Background: Induced pluripotent stem cells (iPSCs), cells reprogrammed with defined factors to a pluripotent embryonic stem cell (ESC)-like state from somatic cells, hold great therapeutic promise for patients. As a potential renewable source of autologous cells for individual patients, scientists have assumed these cells would not be rejected upon transplantation to their syngeneic hosts. Recent evidence suggests that even syngeneic mouse iPSCs may elicit immune responses and may be susceptible to rejection. Consequently, human iPSC-derived pancreatic tissue grafts are a suitable test graft to address the question of whether iPSC-derived grafts will be truly autologous or would be rejected by a syngeneic human immune system.The goal of this study is to elucidate the immune response evoked upon engraftment of autologous hiPSC-derived islet-like clusters (PILCs) into humanized NOD.Prkdc^scidIl2Rg^null (NSG) mice. We hypothesize that mice harboring a human immune system will accept the autologous hiPSC-derived cell grafts, while the allogeneic, non-self-derived cells will be rejected.
Methods: NSG mice were pre-conditioned with sub-lethal levels of radiation followed by introduction of the human immune system (HuNSG) via transplantation of human fetal thymus into the kidney capsule, followed by intravenous injection of autologous fetal liver hematopoietic stem cells (1.5x10⁵ CD34+ cells). HiPSCs were generated via nucleofection with pluripotency-inducing episomal vectors to deliver transcription factors to human fetal cells (CD34+, thymocytes) for transplant into HuNSG harboring either autologous or allogeneic immune systems. Once derived and characterized (teratoma, IHC, FACS) the hiPSCs were differentiated into pancreatic progenitor cells and PILCs per our differentiation protocol, and transplanted under the contralateral kidney capsule of humanized mice. Human fetal pancreata (HFP) from autologous and allogeneic donor tissues were transplanted into the humanized mice as controls. Grafts were harvested at experimental endpoints and processed for histology.
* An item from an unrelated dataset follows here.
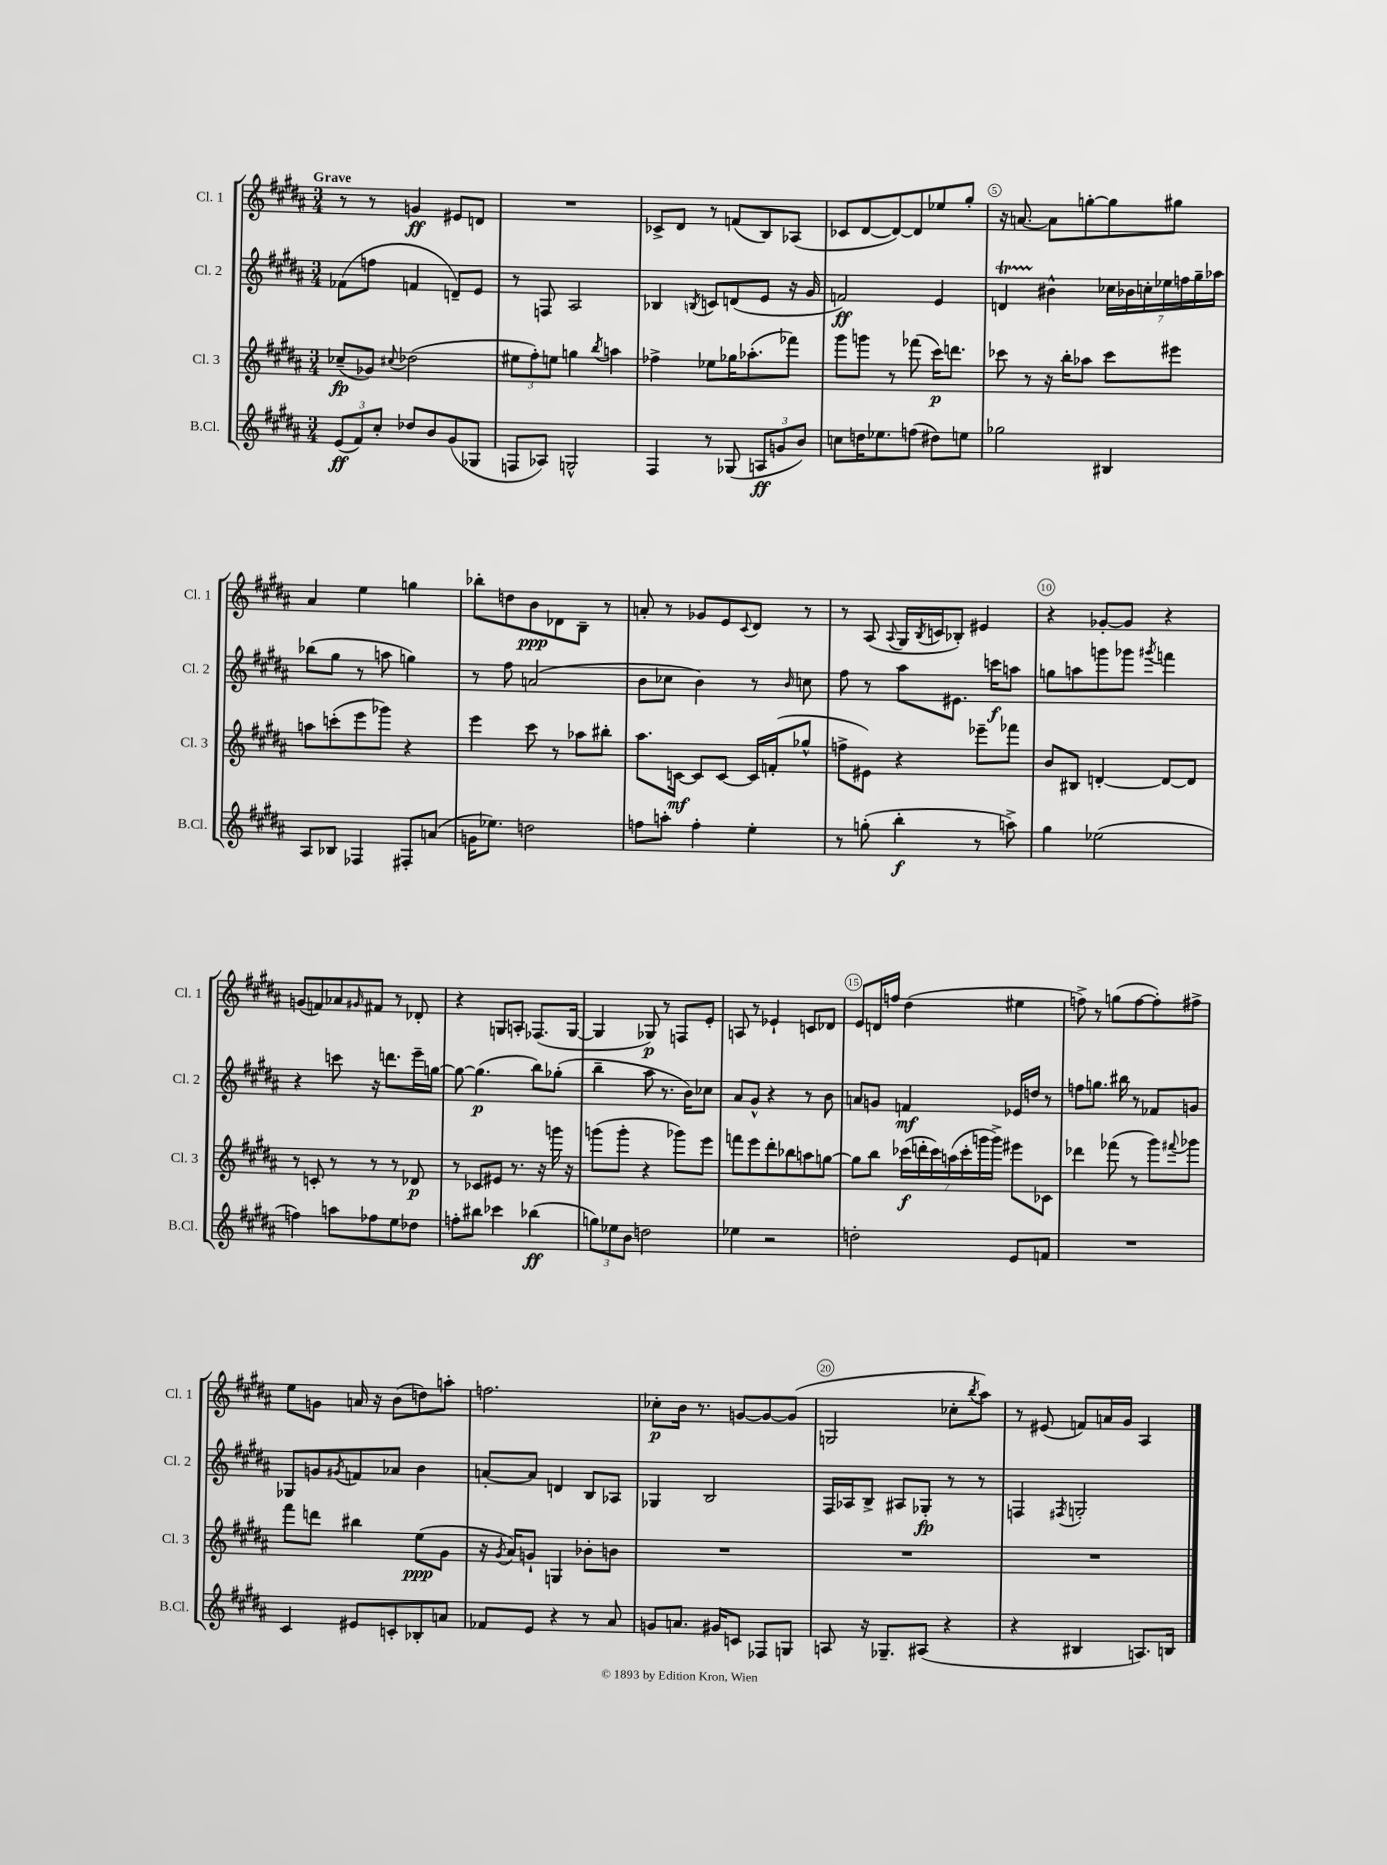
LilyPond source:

Results: Animals are evaluated for T and B cell engraftment by FACS for prior to transplant at 12 weeks and were used as recipients if there was > 25% human CD45+ cells in the peripheral blood. The engraftment levels by iterative evaluations of the mice were performed and were found to have stable engraftment levels. HiPSCs demonstrated loss of the transgene expression as confirmed by PCR after 8 passages. Characterization of the iPSCs via IHC and FACS confirmed expression of pluripotency markers (i.e. SSEA4, Oct4), demonstration of normal karyotyping and the presence of all germ layers were found in teratoma assays. We found significant T cell infiltration into allogeneic HFP and PILC transplants which correlated with failure of maturation in HFP grafts as evidenced by the absence of mature islet tissue and loss of insulin staining. In contrast, syngeneic grafts did not show hCD3+ T cell infiltration in the graft and HFP contained numerous islets with insulin staining at 4, 8 and 18 weeks post-transplant.
Conclusion: This study clarifies the adaptive immune responses to human iPSC-derived cells using pancreatic beta cell grafts in an established humanized mouse model, providing vital information before clinical translation. We have demonstrated that mice with a functional human immune system are able to mount an allogeneic immune response to hPSC-derived allografts and allogeneic tissues.